Étude des crédits budgétaires - Un SLR transporterait trois fois plus de personnes qu'un SRB

QUÉBEC, le 25 juin 2014 /CNW Telbec/ - Ce matin, lors de l'étude des crédits budgétaires du ministère des Transports, l'Agence métropolitaine de transport a confirmé qu'un système léger sur rail (SLR) sur le nouveau pont Champlain permettrait de transporter trois fois plus de passagers que le système rapide d'autobus (SRB) actuel, et deux fois plus qu'un SRB amélioré (SRB+). Ces chiffres proviennent d'une étude de la firme AECOM portant sur le choix du mode de transport collectif sur le nouveau pont Champlain, étude que le ministre des Transports, Robert Poëti, refuse de rendre publique depuis son arrivée au pouvoir.

 


Capacité à l'heure de pointe du
matin (personnes/heure)

Temps de déplacement
(en minutes)

SLR

32 000

de 17 à 19

SRB+

15 000

de 18 à 22

SRB

10 000

de 20 à 24

 

« D'un côté, le ministre refuse de dévoiler l'étude d'AECOM sur le SLR qui répond à toutes ses questions et, de l'autre, il commande de nouvelles études. Le SLR est une infrastructure névralgique pour la Rive-Sud et Montréal. Si le gouvernement du Parti libéral est aussi transparent qu'il le prétend, pourquoi le ministre refuse‑t‑il de rendre publique une étude payée par les contribuables québécois? », a questionné la députée de Vachon et porte-parole de l'opposition officielle en matière de transports, d'électrification des transports et de stratégie maritime, Martine Ouellet.

Rappelons qu'en avril 2013, appuyé par l'ensemble des intervenants de la Rive-Sud et de Montréal, le ministre des Transports du gouvernement du Parti Québécois, Sylvain Gaudreault, confirmait le choix du Québec d'aller de l'avant avec un SLR sur le nouveau pont Champlain et créait un bureau de projet pour coordonner sa réalisation.

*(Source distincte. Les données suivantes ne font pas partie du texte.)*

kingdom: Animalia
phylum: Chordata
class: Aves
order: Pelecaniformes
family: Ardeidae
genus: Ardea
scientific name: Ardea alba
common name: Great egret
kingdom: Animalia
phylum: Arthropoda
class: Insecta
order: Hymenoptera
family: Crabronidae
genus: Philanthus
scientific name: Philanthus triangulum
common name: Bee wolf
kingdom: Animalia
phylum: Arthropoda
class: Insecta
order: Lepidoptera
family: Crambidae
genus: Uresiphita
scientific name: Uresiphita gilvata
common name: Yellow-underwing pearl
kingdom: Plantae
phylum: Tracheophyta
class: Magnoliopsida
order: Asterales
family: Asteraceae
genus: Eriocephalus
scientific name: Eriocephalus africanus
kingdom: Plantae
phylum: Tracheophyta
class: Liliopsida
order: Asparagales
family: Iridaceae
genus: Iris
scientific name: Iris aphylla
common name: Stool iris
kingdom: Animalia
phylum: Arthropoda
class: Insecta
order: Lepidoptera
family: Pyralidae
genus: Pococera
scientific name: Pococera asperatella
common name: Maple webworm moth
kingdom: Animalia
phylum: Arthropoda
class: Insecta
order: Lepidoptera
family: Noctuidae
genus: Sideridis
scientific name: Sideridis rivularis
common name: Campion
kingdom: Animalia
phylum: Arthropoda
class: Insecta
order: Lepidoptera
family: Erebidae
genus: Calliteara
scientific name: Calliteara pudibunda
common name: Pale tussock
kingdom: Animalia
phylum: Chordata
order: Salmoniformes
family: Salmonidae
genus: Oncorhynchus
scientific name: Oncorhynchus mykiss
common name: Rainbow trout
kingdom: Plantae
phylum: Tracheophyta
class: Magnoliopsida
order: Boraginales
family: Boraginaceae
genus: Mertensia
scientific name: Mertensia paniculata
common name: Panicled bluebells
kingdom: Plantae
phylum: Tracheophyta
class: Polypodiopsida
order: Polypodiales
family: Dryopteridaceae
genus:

Le ministre Poëti ne respecte pas la Directive sur les grands projets
Bien que le ministre se targue de suivre de façon très stricte la Directive sur la gestion des projets majeurs d'infrastructure publique mise en place par le gouvernement du Parti Québécois, il a tout de même confirmé ne pas l'avoir suivie systématiquement. En effet, pour plusieurs projets inscrits à la section « à l'étude » du PQI 2014‑2024, aucune fiche d'avant-projet n'avait été approuvée par le Conseil des ministres, tel que l'indique le point 9 de la page 8 de la Directive.

« Cette directive, adoptée par le gouvernement du Parti Québécois, a pour principal objectif d'éviter que des fiascos comme celui du CUSM se reproduisent. Le ministre Poëti a confirmé ce matin que plusieurs projets inscrits au PQI n'ont pas suivi le processus. Comment va‑t‑il s'assurer que leur gestion sera rigoureuse? », a poursuivi Martine Ouellet.

La Directive vise à assurer une gestion rigoureuse des projets majeurs d'infrastructure publique. Elle établit de façon claire les étapes d'approbation des projets et garantit un suivi adéquat des grands projets par le Conseil du trésor et le Conseil des ministres.